OPPOSITION Leader Tony Abbott will set up a judicial inquiry into Labor's bungled home insulation program within a month of forming government if the Coalition wins the September 7 election.
Mr Abbott and opposition climate action spokesman Greg Hunt chose a home insulation business adversely affected by the $2 billion scheme - conveniently located in Prime Minister Kevin Rudd's Brisbane-based seat of Griffith - to outline details for the inquiry.
Last month, the Queensland Coroner was highly critical of the Federal Government's handling of the scheme, which was rolled out in 2009 as part of the Rudd government's $42 billion stimulus package during the global financial crisis.
Four men, including three Queenslanders, died while installing insulation.
"It is really important to get to the bottom of this for the families of the young men who died ... and for all the people whose businesses have been damaged or destroyed, whose lives have been put on hold, who've lost their homes as a result of this; we've got to make sure that this kind of disaster never happens again," Mr Abbott said.
The lobbying of Queensland couple Kevin and Christine Fuller, whose son Matthew was among those who died, was influential in shaping Mr Abbott's decision.
Mr Abbott said a judicial inquiry was needed even though there had already been two other probes of the scheme because it could "go where the previous inquiries can't".
"A judicial inquiry can investigate all of the deaths, not just the three Queensland deaths," he said.
"A judicial inquiry can summon public servants and examine them on oath in a way that couldn't happen via the coronial inquiry.
"A judicial inquiry will deal with every aspect of this, not just the commercial aspects which I gather are now subject to some legal proceedings."
This week it was revealed 65 businesses claiming to have lost a total of $100 million when the scheme was axed launched legal action against the Federal Government.
Mr Abbott rejected claims he was using the deaths of four people to score political points, adding he and Mr Hunt had been raising concerns since 2009.

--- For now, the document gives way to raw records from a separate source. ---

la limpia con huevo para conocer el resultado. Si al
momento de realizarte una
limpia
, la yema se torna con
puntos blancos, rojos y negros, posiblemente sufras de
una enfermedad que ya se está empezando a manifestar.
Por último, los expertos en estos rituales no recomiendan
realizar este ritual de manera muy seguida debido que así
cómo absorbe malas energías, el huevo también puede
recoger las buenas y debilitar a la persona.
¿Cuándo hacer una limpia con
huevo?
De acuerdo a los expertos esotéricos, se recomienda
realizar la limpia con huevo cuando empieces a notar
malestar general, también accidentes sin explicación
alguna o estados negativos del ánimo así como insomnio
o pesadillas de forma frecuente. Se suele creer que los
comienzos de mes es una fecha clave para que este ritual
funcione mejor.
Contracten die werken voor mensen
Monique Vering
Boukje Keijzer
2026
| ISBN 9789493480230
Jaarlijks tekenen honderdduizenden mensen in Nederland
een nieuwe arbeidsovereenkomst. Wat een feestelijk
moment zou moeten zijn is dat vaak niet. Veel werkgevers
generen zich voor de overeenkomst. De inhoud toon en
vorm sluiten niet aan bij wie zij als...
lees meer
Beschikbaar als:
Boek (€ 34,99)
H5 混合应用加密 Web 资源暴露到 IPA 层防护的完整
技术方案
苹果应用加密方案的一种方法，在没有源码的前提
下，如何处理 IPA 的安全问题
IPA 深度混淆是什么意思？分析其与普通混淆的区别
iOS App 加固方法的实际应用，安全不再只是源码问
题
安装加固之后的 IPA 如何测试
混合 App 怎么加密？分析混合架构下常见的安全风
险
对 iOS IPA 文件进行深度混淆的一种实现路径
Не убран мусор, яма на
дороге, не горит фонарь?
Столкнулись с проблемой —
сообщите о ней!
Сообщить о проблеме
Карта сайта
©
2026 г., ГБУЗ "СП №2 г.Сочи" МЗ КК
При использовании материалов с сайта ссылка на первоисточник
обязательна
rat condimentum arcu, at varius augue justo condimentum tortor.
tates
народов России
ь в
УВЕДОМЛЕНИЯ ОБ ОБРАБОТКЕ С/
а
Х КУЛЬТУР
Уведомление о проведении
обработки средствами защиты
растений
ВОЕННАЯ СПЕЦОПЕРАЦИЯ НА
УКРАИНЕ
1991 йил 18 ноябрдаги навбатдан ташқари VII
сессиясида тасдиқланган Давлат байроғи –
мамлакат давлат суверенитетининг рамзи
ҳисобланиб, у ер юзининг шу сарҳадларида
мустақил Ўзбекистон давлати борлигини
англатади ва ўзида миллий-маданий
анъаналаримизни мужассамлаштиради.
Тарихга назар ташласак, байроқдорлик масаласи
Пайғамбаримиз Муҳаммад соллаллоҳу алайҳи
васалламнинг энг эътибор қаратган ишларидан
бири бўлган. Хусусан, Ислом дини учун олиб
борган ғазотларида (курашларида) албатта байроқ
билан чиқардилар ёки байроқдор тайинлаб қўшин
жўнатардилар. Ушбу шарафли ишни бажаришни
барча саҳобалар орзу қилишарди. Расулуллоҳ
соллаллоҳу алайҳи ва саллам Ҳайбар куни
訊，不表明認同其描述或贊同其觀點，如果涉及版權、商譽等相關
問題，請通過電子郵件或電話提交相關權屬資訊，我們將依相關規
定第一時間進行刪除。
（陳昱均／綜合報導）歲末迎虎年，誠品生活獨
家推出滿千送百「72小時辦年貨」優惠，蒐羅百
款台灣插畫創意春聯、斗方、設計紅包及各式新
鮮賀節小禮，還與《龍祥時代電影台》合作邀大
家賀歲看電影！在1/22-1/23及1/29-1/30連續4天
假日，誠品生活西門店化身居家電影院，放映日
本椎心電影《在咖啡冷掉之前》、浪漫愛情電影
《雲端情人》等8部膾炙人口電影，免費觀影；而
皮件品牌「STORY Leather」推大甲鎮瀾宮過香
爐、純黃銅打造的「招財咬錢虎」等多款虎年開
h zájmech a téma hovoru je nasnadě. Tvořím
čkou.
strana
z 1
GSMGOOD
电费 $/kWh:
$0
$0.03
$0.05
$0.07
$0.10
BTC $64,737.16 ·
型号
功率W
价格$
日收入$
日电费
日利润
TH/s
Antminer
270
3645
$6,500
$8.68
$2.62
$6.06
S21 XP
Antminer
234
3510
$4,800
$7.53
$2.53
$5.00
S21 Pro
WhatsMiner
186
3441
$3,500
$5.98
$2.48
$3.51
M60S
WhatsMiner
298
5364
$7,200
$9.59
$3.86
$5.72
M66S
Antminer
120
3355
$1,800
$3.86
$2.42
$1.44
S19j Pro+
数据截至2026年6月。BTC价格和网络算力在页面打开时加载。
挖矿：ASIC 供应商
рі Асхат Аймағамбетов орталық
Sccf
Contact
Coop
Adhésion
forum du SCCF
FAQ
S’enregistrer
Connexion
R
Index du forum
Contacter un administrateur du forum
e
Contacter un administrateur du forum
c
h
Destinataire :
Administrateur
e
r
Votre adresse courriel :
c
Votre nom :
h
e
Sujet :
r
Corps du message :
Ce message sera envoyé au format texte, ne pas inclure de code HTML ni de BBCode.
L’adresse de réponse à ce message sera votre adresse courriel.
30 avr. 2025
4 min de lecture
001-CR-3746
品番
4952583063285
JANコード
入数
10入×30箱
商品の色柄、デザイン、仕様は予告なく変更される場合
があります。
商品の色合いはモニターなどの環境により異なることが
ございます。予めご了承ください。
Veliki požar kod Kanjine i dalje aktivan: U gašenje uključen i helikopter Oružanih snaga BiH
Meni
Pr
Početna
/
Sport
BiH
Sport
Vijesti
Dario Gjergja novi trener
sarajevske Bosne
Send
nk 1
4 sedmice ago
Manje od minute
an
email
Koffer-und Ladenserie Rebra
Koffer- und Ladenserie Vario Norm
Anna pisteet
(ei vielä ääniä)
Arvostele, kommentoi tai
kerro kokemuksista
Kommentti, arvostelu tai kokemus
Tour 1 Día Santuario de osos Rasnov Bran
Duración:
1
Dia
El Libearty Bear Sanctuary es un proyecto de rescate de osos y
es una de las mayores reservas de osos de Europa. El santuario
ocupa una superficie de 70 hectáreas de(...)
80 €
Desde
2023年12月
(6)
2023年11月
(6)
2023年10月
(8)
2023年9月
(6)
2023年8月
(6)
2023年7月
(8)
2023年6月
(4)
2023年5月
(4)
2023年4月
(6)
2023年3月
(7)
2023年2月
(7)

Mr Rudd ducked questions relating to the home insulation scheme while campaigning in Victoria, instead referring journalists to the statement Climate Change Minister Mark Butler, who was not in the portfolio when the program was implemented, issued later in the day.
"The Labor government has taken a number of key actions in response to the recent report by the Queensland State Coroner into the workplace deaths of three young men from Queensland," Mr Butler's statement read.
The statement went on to outline Labor's plans to establish a fund, with the government to make an initial $1 million investment, to assist organisations with ideas for improving workplace health and safety and to provide better support to workers and their families affected by workplace accidents.
Eligible organisations will receive funding for projects to a maximum of $200,000.
This investment will be absorbed from within Comcare's existing resources.
The statement also listed the action already taken by the government in response to the myriad inquiries into the home insulation program.